The file Rtest.r contains all the R commands needed to run this job.  R is invoked in "batch" mode, with R reading the file Rtest.sh and executing all the commands contained in that script.

Notice the use of a single node (nodes=1); R cannot on its own use more than one node.

Supposing script listed above is called submit.sh, the R job is sent to the execution queue with the Torque (left) or Slurm (right) command

sbatch submit.sh

 


Running R on parallel machines

R has mainly been developed as a serial application and the exploitation of multiple cores (available on modern computers) or of multiple compute nodes (available on a cluster) in a single R job is managed through libraries.

Many such libraries are available and the best place to learn about them is the CRAN page on high performance computing using R, which focuses on the parallel processing aspects.  Below, only a few of these options are discussed, and only briefly.

Adding R Libraries to your own DATA area.

Email us for instructions on adding R Libraries to your $DATA

Using the Intel MKL library

For optimal performance, the ARC R installation is built using Intel MKL, a highly optimised set of linear algebra libraries that includes Basic Linear Algebra Subprograms (BLAS) and Linear Algebra Package (LAPACK) implementations, as well as fast Fourier transforms and vectorised math operations.  Through MKL, R naturally makes use of the multiple cores available on a compute node.

For example, the following R code generates a large matrix and computes its singular value decomposition (SVD):

# define a Hilbert map
hilbert <- function(n) { i <- 1:n; 1 / outer(i - 1, i, "+") }

# X is a Hilbert matrix, 9000x6000
X <- hilbert(9000)[,1:6000]

# svd (X)
s <- svd(X)

Running this using the ARC R installation utilises the available cores on a compute node automatically, without any further programming from the users.

Using the multicore library (under construction)

[multicore]

Using the Rmpi library (under construction)

[rmpi]

Other R-parallel options (under construction)

  • Snow: works well in a traditional cluster environment
  • Multicore: popular for multiprocessor and multicore computers
  • Parallel: part of the upcoming R 2.14.0 release
  • R+Hadoop: provides low-level access to a popular form of cluster computing
  • RHIPE: uses Hadoop’s power with R’s language and interactive shell
  • Segue: lets you use Elastic MapReduce as a backend for lapply-style operations

Bibliography

Q. Ethan McCallum, Stephen Weston, Parallel R, Data Analysis in the Distributed World, O'Reilly Media, 2011

 


    Non-interactive R graphs

    R graphs are normally created, manipulated and saved interactively. Non-interactive R graphs within the jobs can be created and manipulated in the normal way but without interactive graphics displayed on a monitor.
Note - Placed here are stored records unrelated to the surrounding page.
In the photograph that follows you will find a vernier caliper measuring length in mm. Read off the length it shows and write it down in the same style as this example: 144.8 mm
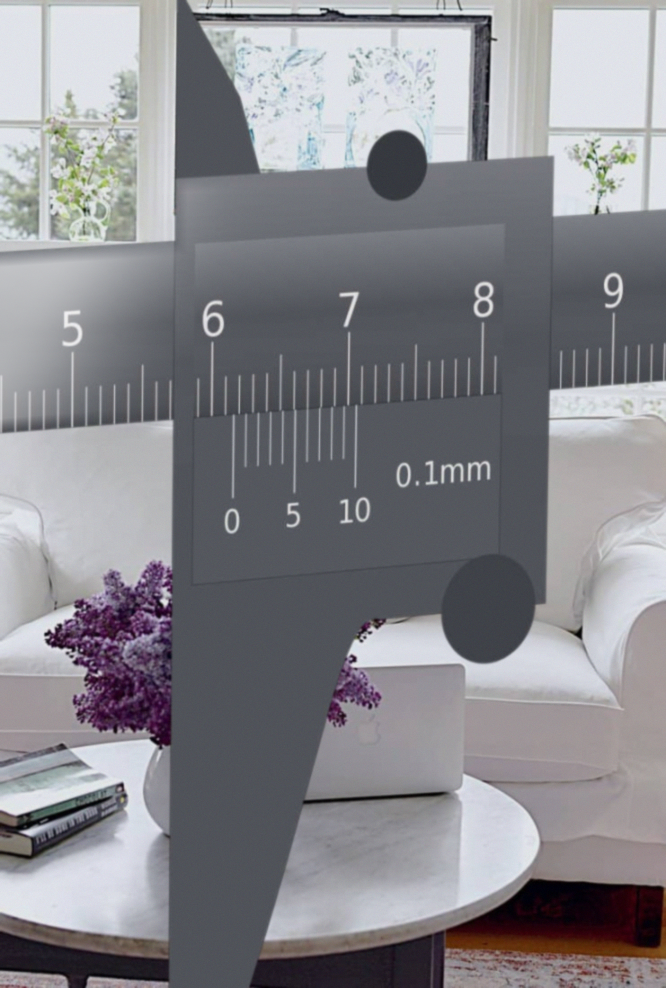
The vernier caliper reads 61.6 mm
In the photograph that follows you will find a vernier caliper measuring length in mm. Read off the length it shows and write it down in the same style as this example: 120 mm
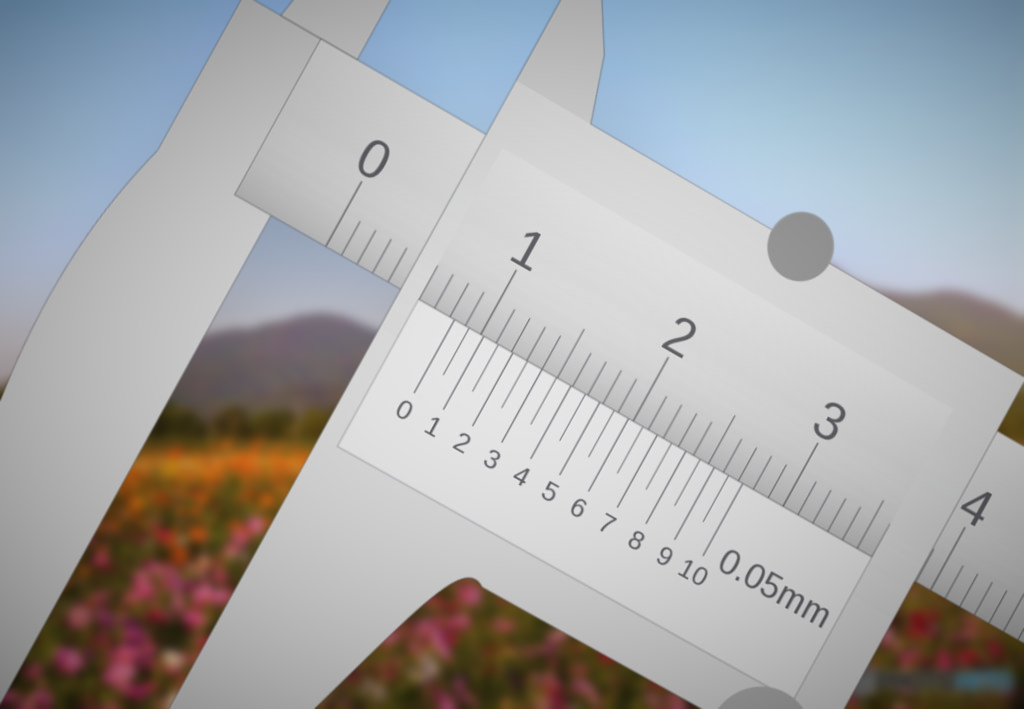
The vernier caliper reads 8.3 mm
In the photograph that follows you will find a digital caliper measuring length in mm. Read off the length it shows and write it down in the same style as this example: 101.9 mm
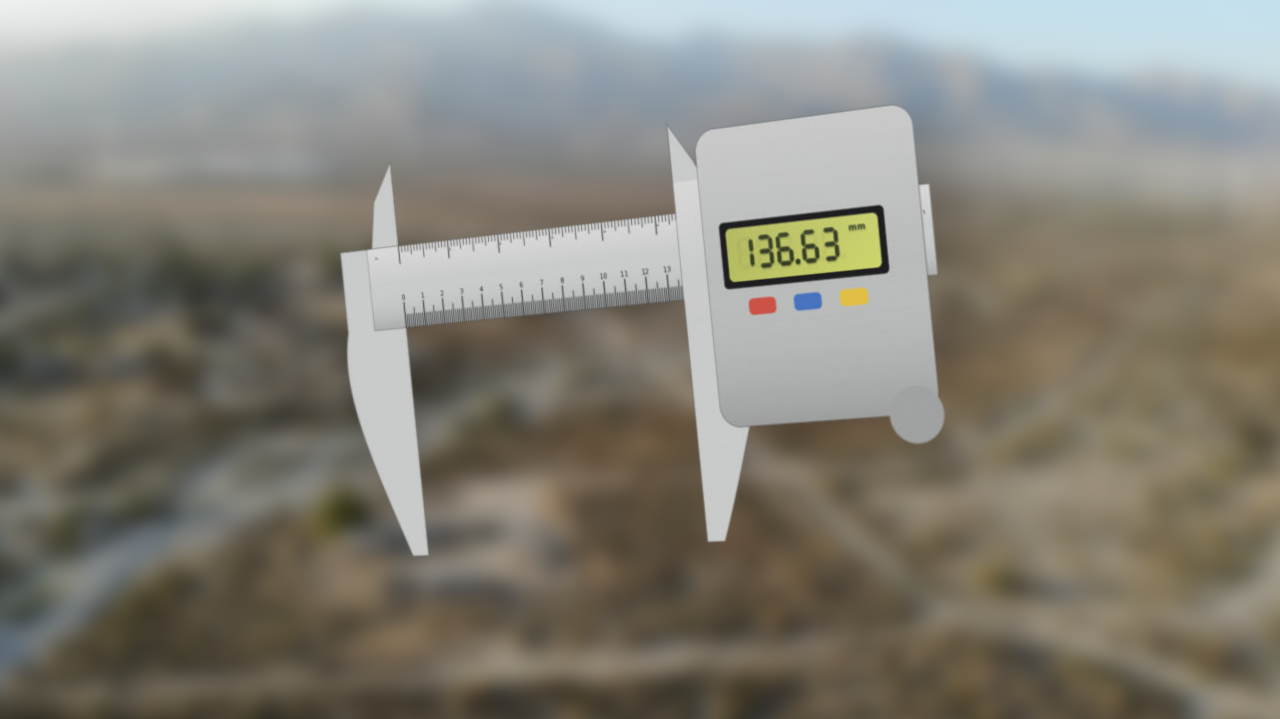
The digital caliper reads 136.63 mm
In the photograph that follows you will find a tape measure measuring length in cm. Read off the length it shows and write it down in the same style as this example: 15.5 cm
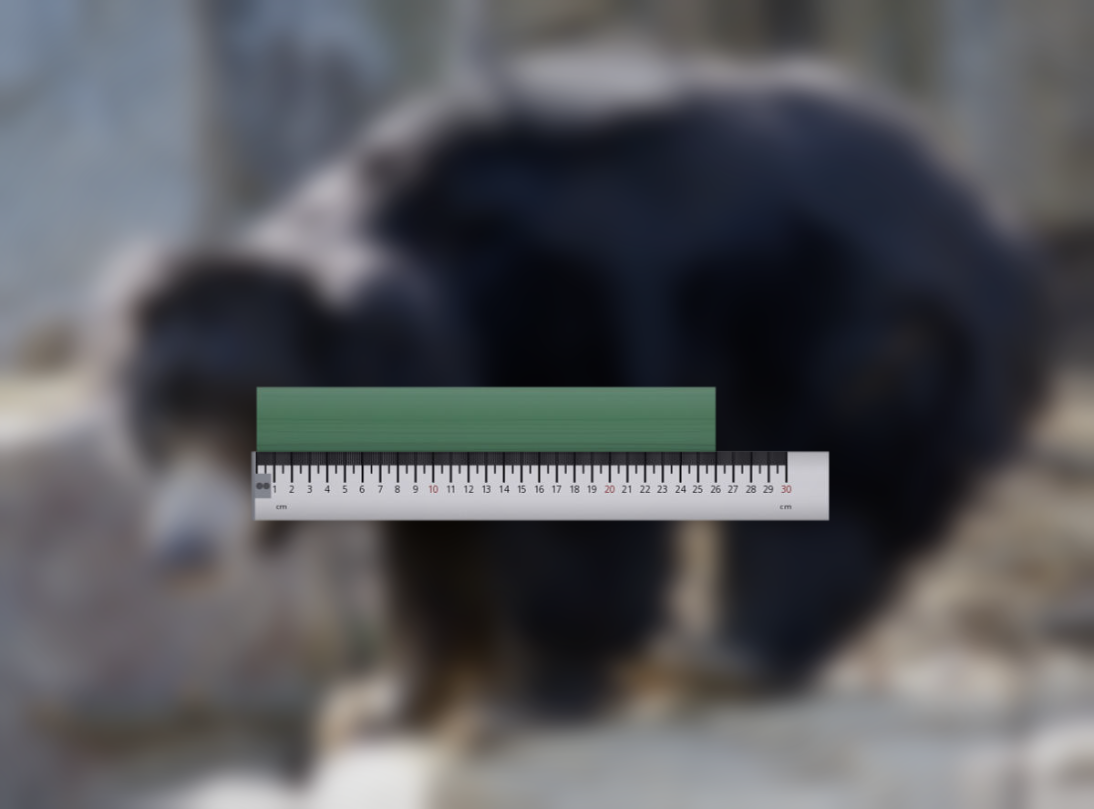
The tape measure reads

The graphs can be nevertheless saved as files in the pdf or postscript formats.

    For example, the following commands

    data <- c(1, 3, 6, 4, 9)
    plot(data, type="o", col="blue")
    title(main="some data", col.main="blue", font.main=4)
    dev.copy(device=postscript, 'myplot.ps')
    dev.off()

    produce a graph, saved in the postscript format in the file myplot.ps. The graph does not appear in a graph window in R; rather, it is written straight to the file specified. Note that the plot is written to the file only after the call to dev.off.

    Both pdf and postscript image files are resizable without loss of image quality and can be transformed to other file formats using the linux convert utility. Postscript files are easy to use in documents using MS WordOpen Office or latex.